_Task directions_
Among the lines of data below, reproduce only those from the one with "left hip: (578, 501, 0)" through the one with "left elbow: (921, 743, -1)", exactly as they stand, both ends included.

_Material supplied_

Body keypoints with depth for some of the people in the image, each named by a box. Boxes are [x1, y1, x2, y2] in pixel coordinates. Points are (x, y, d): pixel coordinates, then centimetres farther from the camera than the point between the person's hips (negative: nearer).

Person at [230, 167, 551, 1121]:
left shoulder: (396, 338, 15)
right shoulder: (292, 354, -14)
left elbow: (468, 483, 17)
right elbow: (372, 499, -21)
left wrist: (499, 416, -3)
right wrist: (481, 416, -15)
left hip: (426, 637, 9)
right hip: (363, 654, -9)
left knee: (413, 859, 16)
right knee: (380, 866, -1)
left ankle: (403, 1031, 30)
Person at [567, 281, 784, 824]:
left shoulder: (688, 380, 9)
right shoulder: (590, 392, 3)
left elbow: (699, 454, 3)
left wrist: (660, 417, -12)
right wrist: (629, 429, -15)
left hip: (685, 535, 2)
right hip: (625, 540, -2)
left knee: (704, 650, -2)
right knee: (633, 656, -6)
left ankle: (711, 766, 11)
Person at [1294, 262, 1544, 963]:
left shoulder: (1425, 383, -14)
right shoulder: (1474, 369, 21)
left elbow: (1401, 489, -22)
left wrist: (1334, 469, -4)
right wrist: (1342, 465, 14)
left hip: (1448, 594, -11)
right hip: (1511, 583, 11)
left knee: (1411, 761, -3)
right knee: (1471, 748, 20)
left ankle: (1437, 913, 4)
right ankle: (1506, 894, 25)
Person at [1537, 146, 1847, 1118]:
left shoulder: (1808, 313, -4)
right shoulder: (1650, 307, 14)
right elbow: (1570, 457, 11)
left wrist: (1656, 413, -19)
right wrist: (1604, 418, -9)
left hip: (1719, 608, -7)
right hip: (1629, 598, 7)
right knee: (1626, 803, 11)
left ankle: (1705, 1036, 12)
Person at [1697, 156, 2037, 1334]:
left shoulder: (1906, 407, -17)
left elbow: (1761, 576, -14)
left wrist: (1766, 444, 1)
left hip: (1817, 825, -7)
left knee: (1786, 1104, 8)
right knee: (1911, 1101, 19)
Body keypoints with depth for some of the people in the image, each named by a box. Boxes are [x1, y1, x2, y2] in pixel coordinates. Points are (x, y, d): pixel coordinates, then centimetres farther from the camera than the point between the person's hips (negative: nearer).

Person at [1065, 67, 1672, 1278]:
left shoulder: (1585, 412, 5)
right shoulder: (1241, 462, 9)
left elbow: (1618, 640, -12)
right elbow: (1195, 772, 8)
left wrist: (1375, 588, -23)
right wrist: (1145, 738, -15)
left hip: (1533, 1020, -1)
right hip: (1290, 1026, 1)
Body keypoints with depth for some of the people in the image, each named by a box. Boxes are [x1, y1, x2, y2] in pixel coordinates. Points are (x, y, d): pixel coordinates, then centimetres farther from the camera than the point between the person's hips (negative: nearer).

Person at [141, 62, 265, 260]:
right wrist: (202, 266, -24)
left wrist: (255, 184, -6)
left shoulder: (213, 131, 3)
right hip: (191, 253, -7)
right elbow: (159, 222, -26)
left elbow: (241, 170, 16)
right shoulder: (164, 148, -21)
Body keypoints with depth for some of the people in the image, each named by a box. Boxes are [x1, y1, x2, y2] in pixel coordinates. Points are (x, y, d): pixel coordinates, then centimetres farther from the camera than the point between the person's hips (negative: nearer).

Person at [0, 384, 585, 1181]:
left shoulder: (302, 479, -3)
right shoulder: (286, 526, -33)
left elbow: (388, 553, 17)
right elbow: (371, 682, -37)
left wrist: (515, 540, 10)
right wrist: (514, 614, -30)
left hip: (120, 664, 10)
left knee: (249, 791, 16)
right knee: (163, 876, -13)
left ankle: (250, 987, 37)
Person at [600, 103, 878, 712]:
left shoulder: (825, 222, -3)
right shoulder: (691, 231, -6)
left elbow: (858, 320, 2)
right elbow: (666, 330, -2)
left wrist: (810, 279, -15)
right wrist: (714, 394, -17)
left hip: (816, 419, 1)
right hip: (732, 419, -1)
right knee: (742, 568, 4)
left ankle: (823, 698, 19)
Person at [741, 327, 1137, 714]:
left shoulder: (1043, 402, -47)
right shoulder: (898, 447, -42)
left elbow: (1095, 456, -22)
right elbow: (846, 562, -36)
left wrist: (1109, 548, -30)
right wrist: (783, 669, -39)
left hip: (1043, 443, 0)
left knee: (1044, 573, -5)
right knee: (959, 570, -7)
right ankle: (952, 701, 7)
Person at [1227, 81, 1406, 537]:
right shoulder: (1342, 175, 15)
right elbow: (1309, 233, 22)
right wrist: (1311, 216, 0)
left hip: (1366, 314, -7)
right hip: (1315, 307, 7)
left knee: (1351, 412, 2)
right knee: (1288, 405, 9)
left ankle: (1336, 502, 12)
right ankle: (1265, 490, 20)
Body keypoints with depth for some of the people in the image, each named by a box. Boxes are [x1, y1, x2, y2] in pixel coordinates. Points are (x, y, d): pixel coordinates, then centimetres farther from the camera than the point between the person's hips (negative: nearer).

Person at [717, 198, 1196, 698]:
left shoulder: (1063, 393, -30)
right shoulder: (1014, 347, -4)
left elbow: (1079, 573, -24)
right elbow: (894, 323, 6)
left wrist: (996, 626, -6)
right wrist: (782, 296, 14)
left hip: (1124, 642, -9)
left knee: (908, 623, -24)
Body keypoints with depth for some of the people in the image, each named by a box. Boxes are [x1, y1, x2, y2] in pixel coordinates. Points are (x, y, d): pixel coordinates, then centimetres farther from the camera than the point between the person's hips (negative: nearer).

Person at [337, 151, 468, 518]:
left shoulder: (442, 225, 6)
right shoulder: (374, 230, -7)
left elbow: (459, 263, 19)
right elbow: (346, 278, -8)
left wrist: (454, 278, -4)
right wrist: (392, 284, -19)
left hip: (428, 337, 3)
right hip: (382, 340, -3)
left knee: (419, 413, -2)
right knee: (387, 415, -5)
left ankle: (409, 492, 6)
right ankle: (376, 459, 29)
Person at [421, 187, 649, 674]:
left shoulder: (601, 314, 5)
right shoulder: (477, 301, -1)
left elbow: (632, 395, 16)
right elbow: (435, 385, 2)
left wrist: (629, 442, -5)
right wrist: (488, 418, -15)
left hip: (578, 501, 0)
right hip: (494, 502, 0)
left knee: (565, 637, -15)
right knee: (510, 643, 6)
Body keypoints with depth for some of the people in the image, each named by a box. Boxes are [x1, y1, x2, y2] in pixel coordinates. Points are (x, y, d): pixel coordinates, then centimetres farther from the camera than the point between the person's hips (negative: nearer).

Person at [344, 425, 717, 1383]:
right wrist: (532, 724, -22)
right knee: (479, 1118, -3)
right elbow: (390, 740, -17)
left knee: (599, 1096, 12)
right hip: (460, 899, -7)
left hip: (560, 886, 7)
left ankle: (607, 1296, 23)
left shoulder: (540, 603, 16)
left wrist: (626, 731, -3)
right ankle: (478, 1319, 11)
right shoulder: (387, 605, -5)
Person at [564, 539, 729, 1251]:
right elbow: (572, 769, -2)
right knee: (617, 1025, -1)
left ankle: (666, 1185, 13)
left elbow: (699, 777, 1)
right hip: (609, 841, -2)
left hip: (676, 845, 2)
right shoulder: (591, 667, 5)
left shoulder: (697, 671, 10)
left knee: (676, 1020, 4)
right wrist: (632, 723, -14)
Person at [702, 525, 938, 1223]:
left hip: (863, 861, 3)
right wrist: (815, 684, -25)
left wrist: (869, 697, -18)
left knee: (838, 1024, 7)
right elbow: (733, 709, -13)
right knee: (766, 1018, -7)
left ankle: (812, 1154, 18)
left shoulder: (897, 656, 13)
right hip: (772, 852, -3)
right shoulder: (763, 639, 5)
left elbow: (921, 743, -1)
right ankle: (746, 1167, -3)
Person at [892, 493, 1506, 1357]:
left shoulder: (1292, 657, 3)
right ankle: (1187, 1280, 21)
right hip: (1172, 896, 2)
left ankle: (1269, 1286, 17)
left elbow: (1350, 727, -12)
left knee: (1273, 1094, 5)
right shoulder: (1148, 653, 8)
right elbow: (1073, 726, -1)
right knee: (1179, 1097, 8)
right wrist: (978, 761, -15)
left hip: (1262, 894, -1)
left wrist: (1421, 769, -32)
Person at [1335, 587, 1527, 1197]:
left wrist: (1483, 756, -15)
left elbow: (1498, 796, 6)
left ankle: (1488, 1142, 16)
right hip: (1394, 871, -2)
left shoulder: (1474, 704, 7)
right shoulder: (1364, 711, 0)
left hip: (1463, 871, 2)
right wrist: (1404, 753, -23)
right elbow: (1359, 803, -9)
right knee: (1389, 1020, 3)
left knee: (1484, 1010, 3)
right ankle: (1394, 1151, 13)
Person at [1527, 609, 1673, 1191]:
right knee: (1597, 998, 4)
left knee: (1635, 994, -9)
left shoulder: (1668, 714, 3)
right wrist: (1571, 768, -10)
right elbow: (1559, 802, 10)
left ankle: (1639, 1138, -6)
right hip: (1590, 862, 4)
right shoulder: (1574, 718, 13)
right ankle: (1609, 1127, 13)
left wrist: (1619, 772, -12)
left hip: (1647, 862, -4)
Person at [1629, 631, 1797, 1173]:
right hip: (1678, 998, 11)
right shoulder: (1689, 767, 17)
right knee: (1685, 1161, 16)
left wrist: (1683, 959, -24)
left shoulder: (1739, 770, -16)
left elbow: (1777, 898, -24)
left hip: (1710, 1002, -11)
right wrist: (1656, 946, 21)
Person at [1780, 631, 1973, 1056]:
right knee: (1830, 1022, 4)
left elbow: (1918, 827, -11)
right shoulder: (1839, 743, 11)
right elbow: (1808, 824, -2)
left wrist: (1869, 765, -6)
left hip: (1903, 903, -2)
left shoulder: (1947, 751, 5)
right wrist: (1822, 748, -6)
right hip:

_Solution below_
left hip: (578, 501, 0)
right hip: (494, 502, 0)
left knee: (565, 637, -15)
right knee: (510, 643, 6)
Body keypoints with depth for some of the people in the image, each named by a box. Boxes are [x1, y1, x2, y2] in pixel coordinates. Points are (x, y, d): pixel coordinates, then centimetres farther from the camera than the point between the person's hips (negative: nearer).

Person at [344, 425, 717, 1383]:
right wrist: (532, 724, -22)
right knee: (479, 1118, -3)
right elbow: (390, 740, -17)
left knee: (599, 1096, 12)
right hip: (460, 899, -7)
left hip: (560, 886, 7)
left ankle: (607, 1296, 23)
left shoulder: (540, 603, 16)
left wrist: (626, 731, -3)
right ankle: (478, 1319, 11)
right shoulder: (387, 605, -5)
Person at [564, 539, 729, 1251]:
right elbow: (572, 769, -2)
right knee: (617, 1025, -1)
left ankle: (666, 1185, 13)
left elbow: (699, 777, 1)
right hip: (609, 841, -2)
left hip: (676, 845, 2)
right shoulder: (591, 667, 5)
left shoulder: (697, 671, 10)
left knee: (676, 1020, 4)
right wrist: (632, 723, -14)
Person at [702, 525, 938, 1223]:
left hip: (863, 861, 3)
right wrist: (815, 684, -25)
left wrist: (869, 697, -18)
left knee: (838, 1024, 7)
right elbow: (733, 709, -13)
right knee: (766, 1018, -7)
left ankle: (812, 1154, 18)
left shoulder: (897, 656, 13)
right hip: (772, 852, -3)
right shoulder: (763, 639, 5)
left elbow: (921, 743, -1)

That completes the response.